Climate science and biodiversity are linked and the latest 2022 IPCC review of climate science spells out how we need to integrate policies to protect and restore nature. As stated by The Guardian, it is ‘potentially the last warning before the world is set irrevocably on a path to climate breakdown’.

With our focus on biodiversity, we present the report’s comments on how ‘society can ensure conservation of biodiversity in climate policies’. Some takeaway points:

  • Climate policies should integrate with policies to protect and restore nature. Avoiding further loss of biodiversity is implicit in sustainable development. This needs to happen on land, rivers, lakes and in the oceans. It is especially important in “biodiversity hotspots” and 41 protected areas.

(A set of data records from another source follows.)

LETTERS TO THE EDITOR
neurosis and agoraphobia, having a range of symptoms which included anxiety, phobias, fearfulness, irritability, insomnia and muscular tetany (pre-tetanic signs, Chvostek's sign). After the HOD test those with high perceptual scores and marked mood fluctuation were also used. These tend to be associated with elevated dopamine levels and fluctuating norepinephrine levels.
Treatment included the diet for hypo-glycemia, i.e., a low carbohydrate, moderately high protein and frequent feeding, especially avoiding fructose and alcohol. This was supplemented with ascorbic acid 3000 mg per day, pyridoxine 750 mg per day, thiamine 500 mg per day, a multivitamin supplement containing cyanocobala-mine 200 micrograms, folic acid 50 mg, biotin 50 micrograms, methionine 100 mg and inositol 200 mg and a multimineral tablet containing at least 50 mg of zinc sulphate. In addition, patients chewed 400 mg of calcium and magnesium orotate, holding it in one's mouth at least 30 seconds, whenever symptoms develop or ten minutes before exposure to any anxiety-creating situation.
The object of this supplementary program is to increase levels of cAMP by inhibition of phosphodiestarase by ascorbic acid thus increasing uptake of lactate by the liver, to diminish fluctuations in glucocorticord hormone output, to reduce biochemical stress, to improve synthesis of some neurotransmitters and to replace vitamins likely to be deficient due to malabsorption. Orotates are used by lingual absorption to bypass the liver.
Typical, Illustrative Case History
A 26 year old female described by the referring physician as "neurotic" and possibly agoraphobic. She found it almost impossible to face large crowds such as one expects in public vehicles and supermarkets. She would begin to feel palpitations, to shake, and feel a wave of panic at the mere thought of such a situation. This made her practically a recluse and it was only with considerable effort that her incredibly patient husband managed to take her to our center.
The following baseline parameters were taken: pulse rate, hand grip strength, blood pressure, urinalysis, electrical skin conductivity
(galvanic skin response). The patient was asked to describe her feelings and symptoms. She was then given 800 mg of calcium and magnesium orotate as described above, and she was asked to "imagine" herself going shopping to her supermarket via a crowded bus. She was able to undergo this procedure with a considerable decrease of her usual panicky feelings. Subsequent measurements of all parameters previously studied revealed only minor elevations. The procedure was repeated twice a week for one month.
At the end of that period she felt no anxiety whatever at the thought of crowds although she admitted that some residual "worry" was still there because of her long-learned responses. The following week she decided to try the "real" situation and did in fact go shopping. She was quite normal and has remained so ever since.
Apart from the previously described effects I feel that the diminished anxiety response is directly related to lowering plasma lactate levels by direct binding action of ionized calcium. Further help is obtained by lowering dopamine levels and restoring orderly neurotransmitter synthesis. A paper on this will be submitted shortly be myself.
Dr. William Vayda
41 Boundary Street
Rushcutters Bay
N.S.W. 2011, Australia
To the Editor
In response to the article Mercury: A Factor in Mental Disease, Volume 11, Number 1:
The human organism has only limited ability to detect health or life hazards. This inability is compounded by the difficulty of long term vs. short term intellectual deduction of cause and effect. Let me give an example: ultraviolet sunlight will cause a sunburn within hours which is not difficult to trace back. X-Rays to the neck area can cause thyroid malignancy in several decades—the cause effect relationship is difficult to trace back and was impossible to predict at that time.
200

  • Calls by the International Union for the Conservation of Nature (IUCN), Convention on Biological Diversity, United Nations Sustainable Development Goals and scientific community to increase the size and connectivity of fully protected areas (which aim to have biodiversity in a near natural condition) and include in them the biodiversity hotspots, need to be immediately implemented.

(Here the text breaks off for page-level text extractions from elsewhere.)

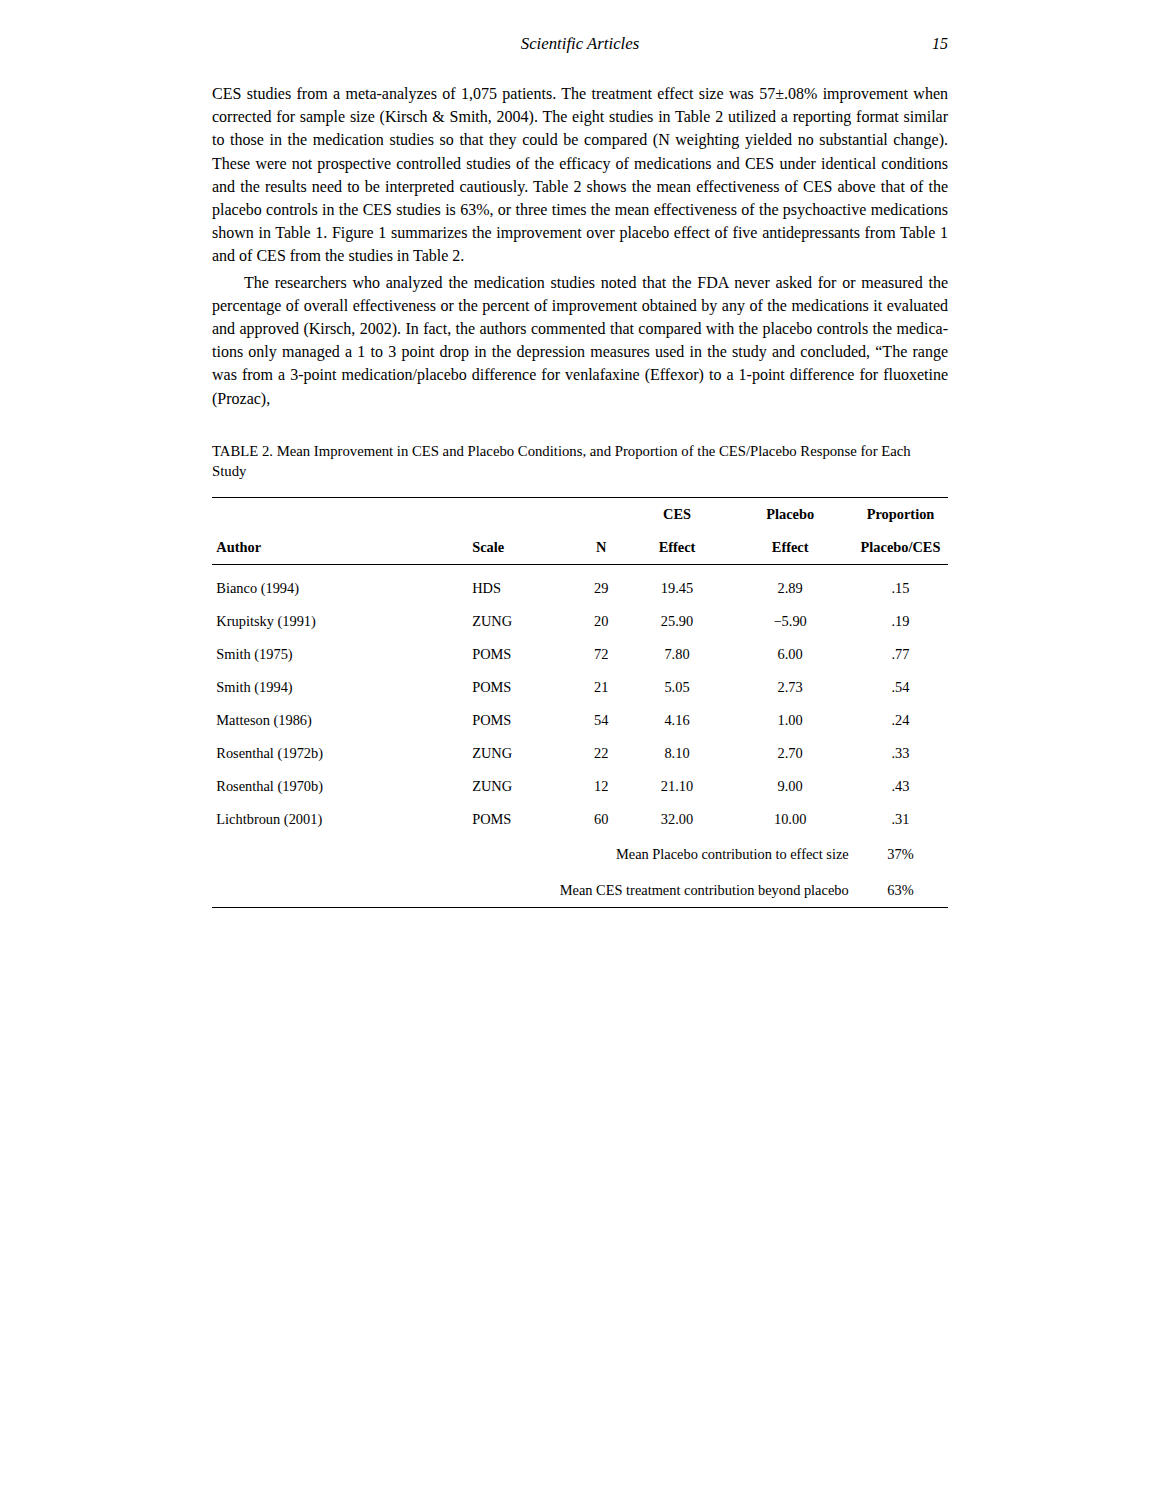Scientific Articles 15
CES studies from a meta-analyzes of 1,075 patients. The treatment effect size was 57±.08% improvement when corrected for sample size (Kirsch & Smith, 2004). The eight studies in Table 2 utilized a reporting format similar to those in the medication studies so that they could be compared (N weighting yielded no substantial change). These were not prospective controlled studies of the efficacy of medications and CES under identical conditions and the results need to be interpreted cautiously. Table 2 shows the mean effectiveness of CES above that of the placebo controls in the CES studies is 63%, or three times the mean effectiveness of the psychoactive medications shown in Table 1. Figure 1 summarizes the improvement over placebo effect of five antidepressants from Table 1 and of CES from the studies in Table 2.
The researchers who analyzed the medication studies noted that the FDA never asked for or measured the percentage of overall effectiveness or the percent of improvement obtained by any of the medications it evaluated and approved (Kirsch, 2002). In fact, the authors commented that compared with the placebo controls the medications only managed a 1 to 3 point drop in the depression measures used in the study and concluded, “The range was from a 3-point medication/placebo difference for venlafaxine (Effexor) to a 1-point difference for fluoxetine (Prozac),
TABLE 2. Mean Improvement in CES and Placebo Conditions, and Proportion of the CES/Placebo Response for Each Study
| | | | CES | Placebo | Proportion |
| --- | --- | --- | --- | --- | --- |
| Author | Scale | N | Effect | Effect | Placebo/CES |
| Bianco (1994) | HDS | 29 | 19.45 | 2.89 | .15 |
| Krupitsky (1991) | ZUNG | 20 | 25.90 | −5.90 | .19 |
| Smith (1975) | POMS | 72 | 7.80 | 6.00 | .77 |
| Smith (1994) | POMS | 21 | 5.05 | 2.73 | .54 |
| Matteson (1986) | POMS | 54 | 4.16 | 1.00 | .24 |
| Rosenthal (1972b) | ZUNG | 22 | 8.10 | 2.70 | .33 |
| Rosenthal (1970b) | ZUNG | 12 | 21.10 | 9.00 | .43 |
| Lichtbroun (2001) | POMS | 60 | 32.00 | 10.00 | .31 |
| Mean Placebo contribution to effect size | 37% |
| Mean CES treatment contribution beyond placebo | 63% |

  • Healthy ecosystems play a role in mitigating greenhouse gas emissions, not only protecting areas to prevent the release of carbon through land conversion activities but also restoring otherwise degraded land.
  • The United Nations has declared 2021- 2030 as the Decade of Restoration, and the Decade of the Oceans. Restoration means actively or passively allowing habitat to return to its natural state (e.g., grassland, forest, peatland, 52 oyster beds), including replanting native vegetation.
  • This can benefit the recovery of biodiversity, help remove carbon dioxide from the atmosphere, and improve the delivery of nature’s contributions to people such as climate regulation, water purification, pollination and pest and disease control.
  • On land, the loss of natural forests and grasslands not only means a loss of carbon and many of their associated species, but exposes soils to erosion, affecting food production, and can affect the climate by altering the water-cycle.
  • Biodiversity includes not only wild species but also the genetic diversity, including crops and wild crop relatives. These wild relatives may contain important genes that could help farmed crops survive better in a changed climate. At least some of these wild relatives come from areas designated as hotspots.